Playing for Keeps
Above the Trees looks at leaders and industries outside the law. It lets you draw analogies to how you run your business, how you deal with your clients and how you face your own challenges.
The odds of hitting 21 or rolling 11 haven’t increased. But Las Vegas-based Harrah’s Entertainment Inc. knows how to keep its high rollers happy, regardless of which cards they’re dealt.
The Harrah’s $4.5 billion corporate empire, which includes 48,000 employees, 28 casinos and 17,000 hotel rooms, has had a frequent-customer program called Total Rewards since 1997. But in the late 1990s Harrah’s made Total Rewards just one part of a far-reaching initiative that rewards employees for pleasing guests, ties pay to customer satisfaction and–most important for the stockholders of the publicly traded company–boosts revenues, says chief operating officer Tim Wilmott.
Harrah’s measures customer happiness not by the number of quarters that spill out of a slot machine after a jackpot, but by a mind-boggling 2,000 surveys per month per property. An outside firm mails the surveys to the casino’s better customers–not “casual retail gamblers”–and processes the 35 percent to 40 percent that are typically returned. It also generates and sends the company weekly reports. Customers grade their experiences with a score of A, B, C, D or F, responding to questions about whether they were addressed by name and given a “warm and friendly greeting” upon arrival.
As recently as four or five years ago, the corporate objective was to get either A or B scores. That changed, based on survey results showing that 90 percent of customers who rate a property as an A intend to return, as compared to only 40 percent of those who dole out a B. Now Harrah’s strives only to convert lower scores to A’s.
Hitting the Revenue Jackpot
Such conversion is well under way. In 2004, 52 percent of customers who completed the surveys gave the casinos an A, versus 40 percent in the late 1990s. While a 12-point increase may not sound like much, “It is very difficult to move customer satisfaction scores,” Wilmott points out.

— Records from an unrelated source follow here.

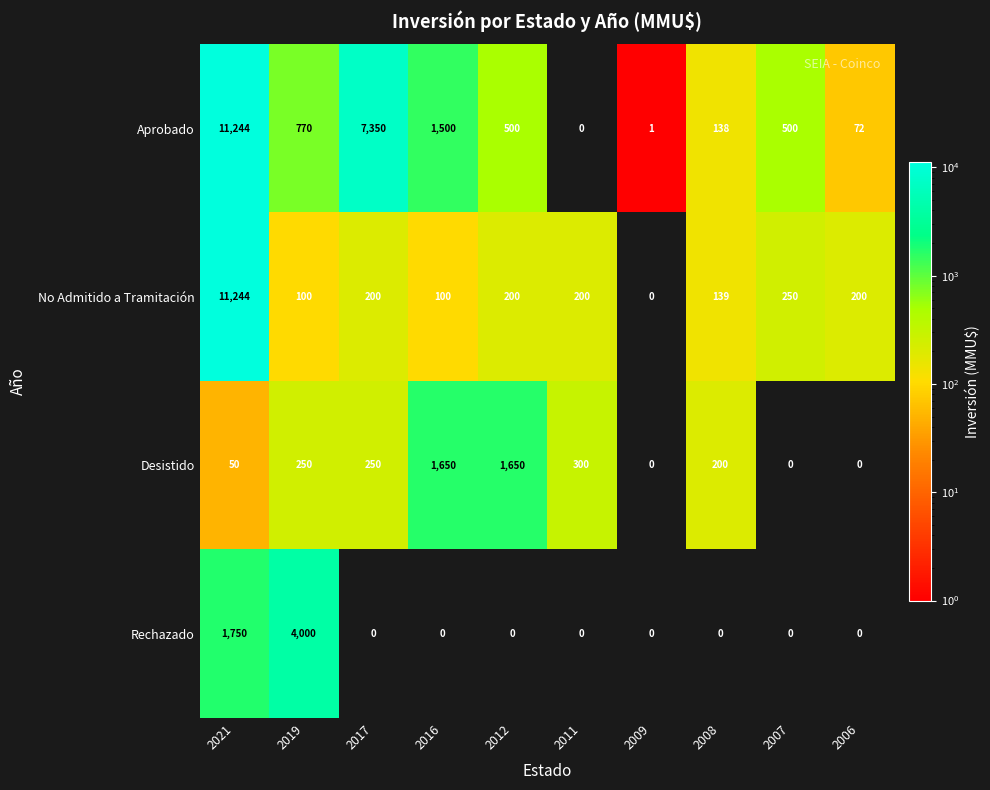

Which series changed the most between 2019 and 2009?

Rechazado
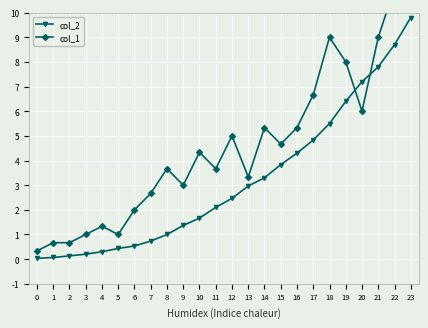

Count the number of categories in the chart.

24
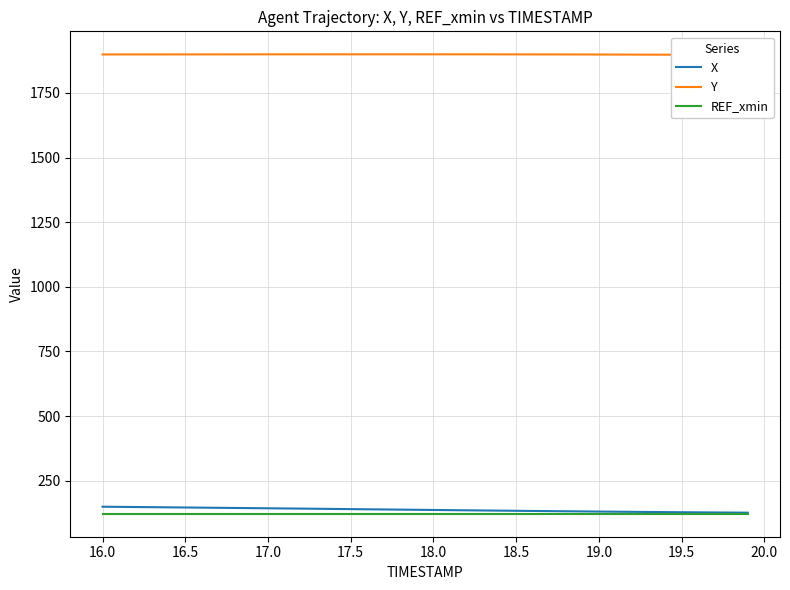

What is the minimum value for X?

126.7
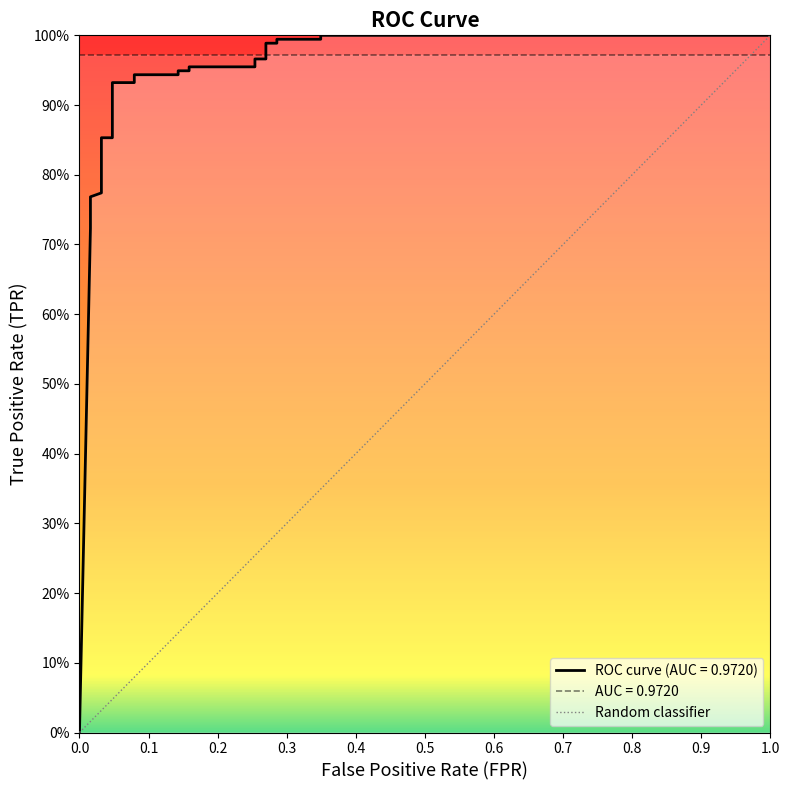

True or false: fpr and tpr cross at least once.

False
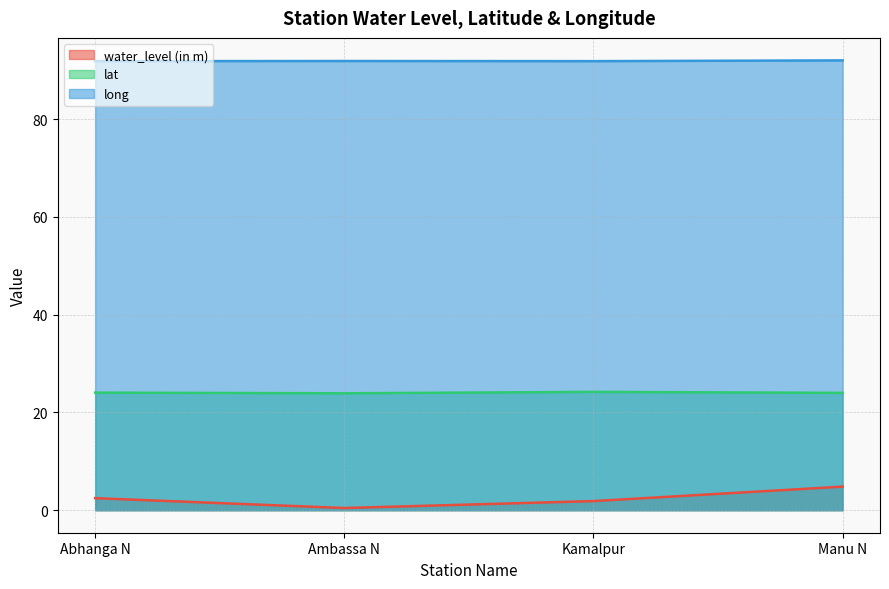

What is the difference between the water_level (in m) values at Manu N and Ambassa N?

4.4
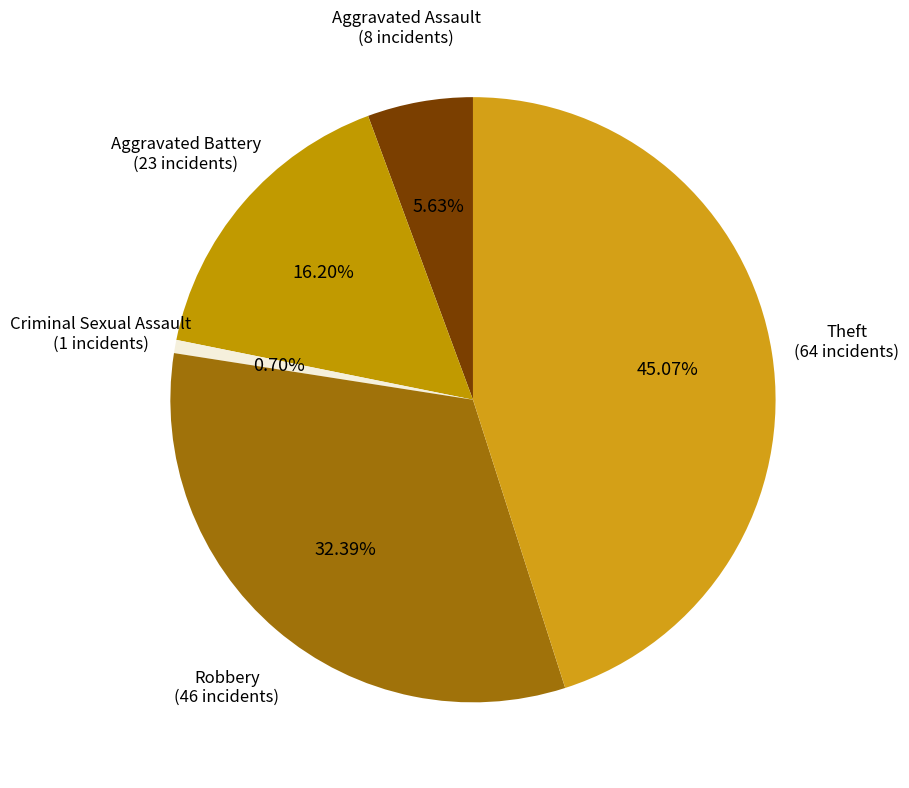

What percentage is the Aggravated Assault slice, to the nearest percent?

6%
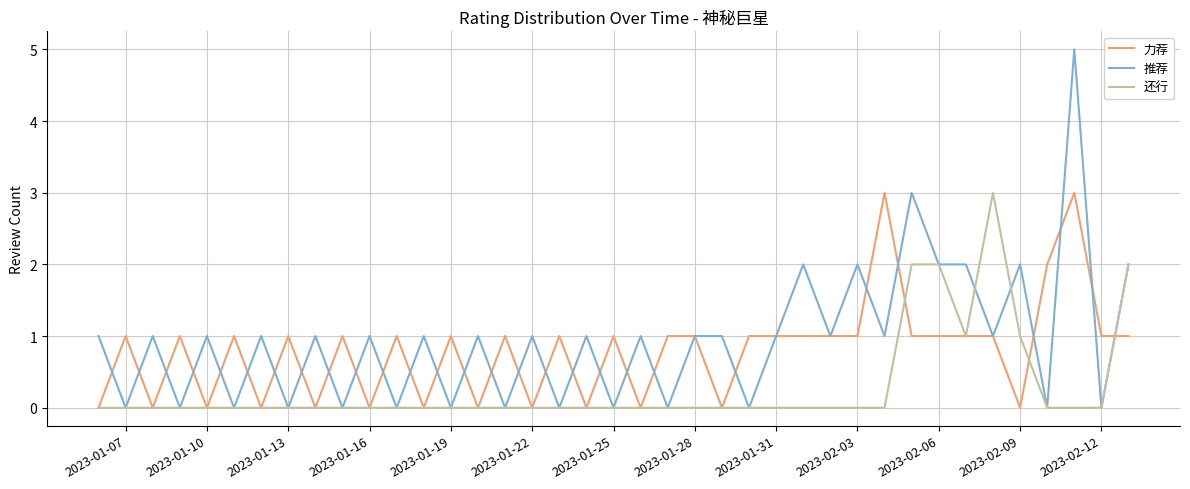

Which series has the largest range (max minus min)?

推荐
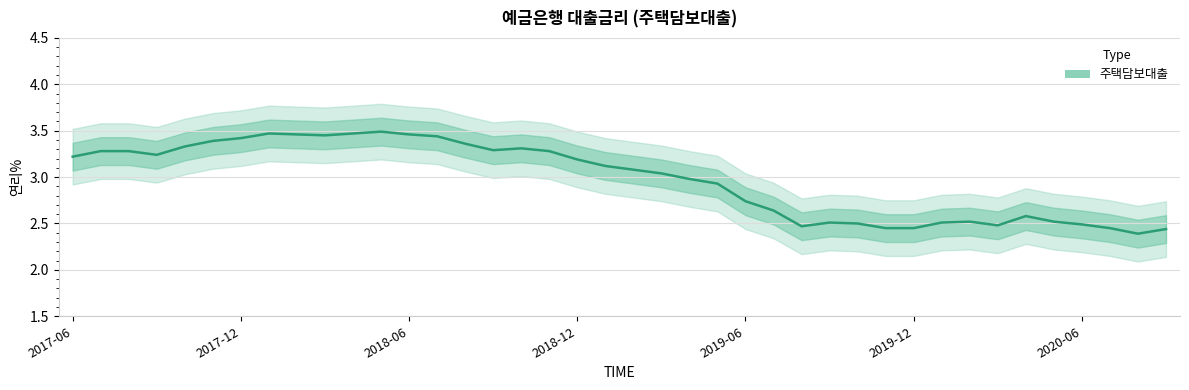

Rank the categories by value from highest to lowest.

201805, 201801, 201804, 201802, 201806, 201803, 201807, 201712, 201711, 201808, 201710, 201810, 201809, 201707, 201708, 201811, 201709, 201706, 201812, 201901, 201902, 201903, 201904, 201905, 201906, 201907, 202004, 202002, 202005, 201909, 202001, 201910, 202006, 202003, 201908, 201911, 201912, 202007, 202009, 202008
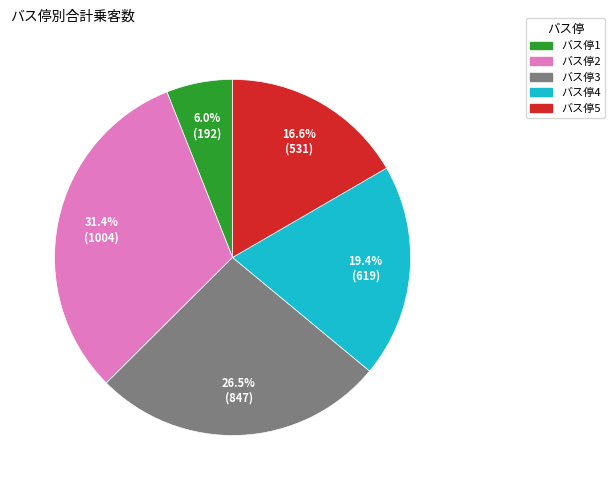

Does バス停2 represent more than half of the total?

No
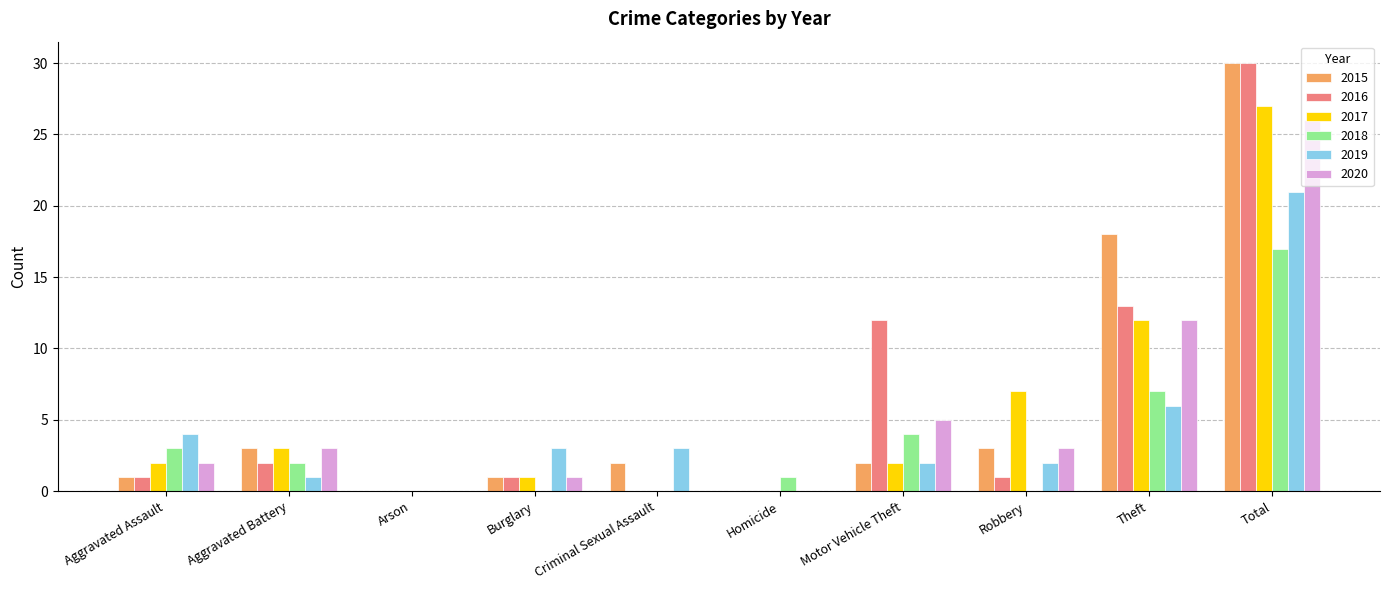

What is the highest value of the 2015 series?

30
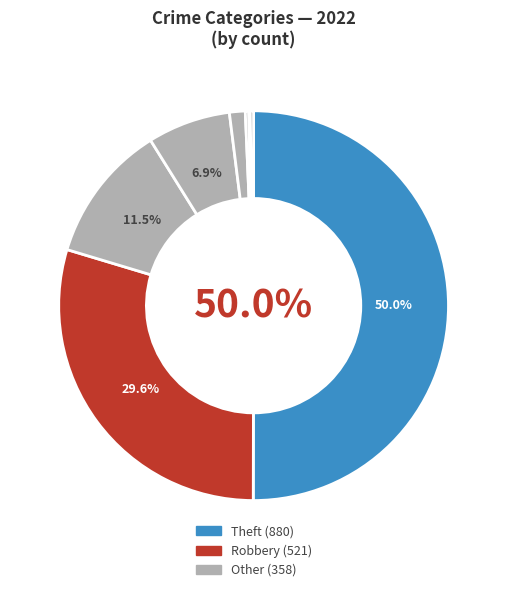

To the nearest percent, what is the difference between the largest and smallest slice percentages?

50%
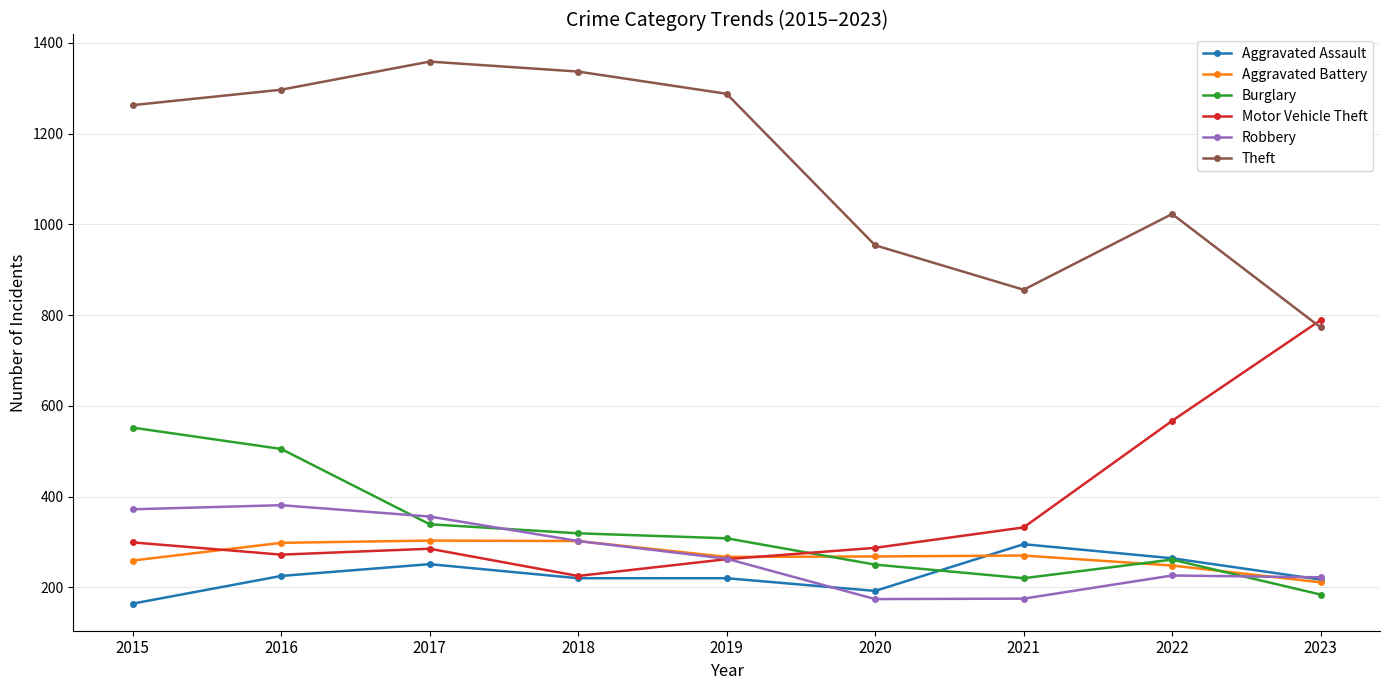

Which series changed the most between 2021 and 2022?

Motor Vehicle Theft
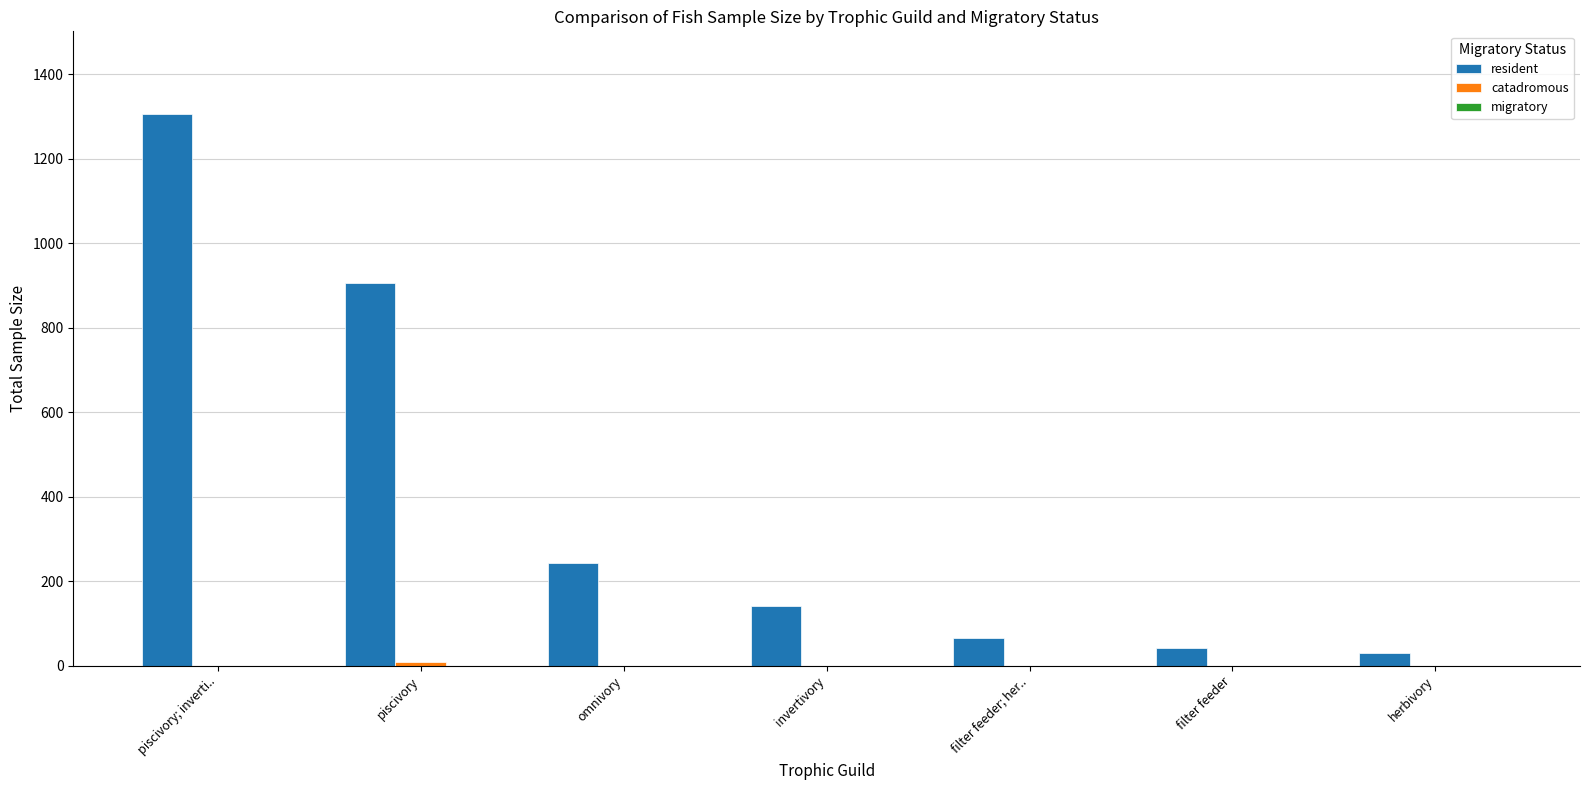

At which category is the sum across all series the highest?

piscivory; inverti..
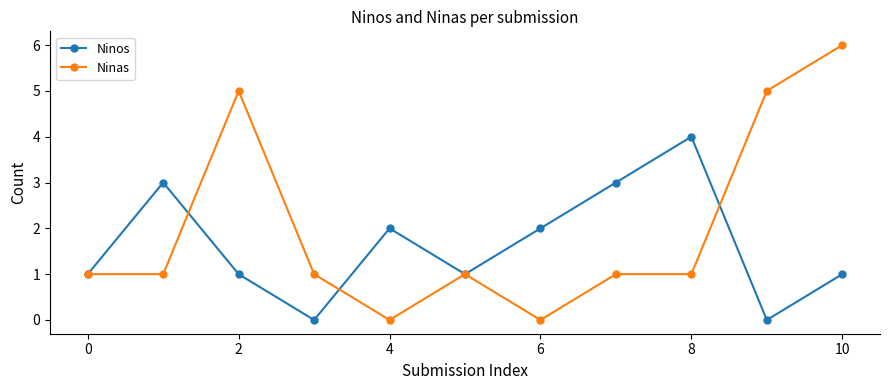

How many categories are shown in the chart?

11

Difficult, but not impossible. To achieve this feat, Harrah’s established incentives for those whom Wilmott calls the “frontline troops”–employees who interact with customers. Goals are based on improvement over the property’s previous year performance. Harrah’s brought in experts to train its staff in customer relations best practices. Their recommendations include focusing on customers who spend a lot of money and are likely to return, referring to customers by name, and hiring employees on the basis of personality tests that show they like people and are friendly.
The program required a $5 million investment, but Wilmott estimates it increased last year’s revenue by 10 percent while decreasing employee turnover, always an issue in the service industry, from 35 percent to 25 percent. “It took a good five to six years to get traction. There is not something you can do to turn a switch and make it happen,” Wilmott says.
During the process, Wilmott was aware that Harrah’s was creating something unique in the casino industry. That point has been driven home as the company completes corporate culture evaluations as part of its acquisition of rival gaming giant Caesars Entertainment. “They have a focus on customer service,” he says, “but in looking at the corporate culture of the entire organizations, we see that we’re maniacal about how we pursue it.”